Working within systems
A touchstone of her approach, current and former aides and allies say, is to assess ideas based on how they could affect the experiences of Americans.
She becomes frustrated when aides present jargon-filled policy proposals and presses them to explain the direct effect they could have on the struggles of ordinary Americans.
“What’s it like when they wake up in the morning?” she would ask during campaign briefings in 2019, according to Senator Laphonza Butler of California, who was advising her at the time.
As vice president, during a meeting with civil society organizations, consumer protection groups and labor unions about artificial intelligence, Ms. Harris peppered them with questions about how the technology was being used to defraud older adults and how it contributed to housing discrimination.
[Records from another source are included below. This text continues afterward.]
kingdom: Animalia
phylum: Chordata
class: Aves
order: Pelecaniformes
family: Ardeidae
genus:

“She just cuts through the complexity and the noise and gets to this practical approach,” said Arati Prabhakar, the director of the Office of Science and Technology Policy at the White House.
Ms. Harris is particularly attuned to the barriers faced by more vulnerable people, and those that mirror her own experience as the biracial daughter of immigrants who was raised by a single mother. Fundamentally, she also believes that government can — and should — be the solution to breaking down those barriers and work to level the playing field so everyone can compete fairly.
Some of those actions can seem small to progressive activists who want to dismantle entire institutions like the criminal justice system and law enforcement agencies.
When Ms. Harris announced a new administration policy closing a decades-old loophole that allowed gun purchasers to evade background checks for some firearms, she tacitly acknowledged that it wasn’t the far-reaching change that activists wanted and that the administration had pushed for — the banning of assault weapons — but that it would save lives nonetheless.
“In the years to come, I do believe countless families and communities will be spared the horror and the heartbreak of gun violence by this new rule,” Ms. Harris said during a press call announcing the change.
Ms. Kosoglu, her former domestic policy adviser, recalled the multiyear effort by Ms. Harris to ban credit agencies from reporting unpaid medical debt, saddling Americans with lower credit scores that can hamper their ability to buy a home or get other loans.
“She’s not going to be like, ‘Oh, we need to, like, upend the entire banking system,’” she said. “But she’s going to get super excited about medical debt, because that’s going to be life-changing for those people that show up to get a house. She’s much more tangible.”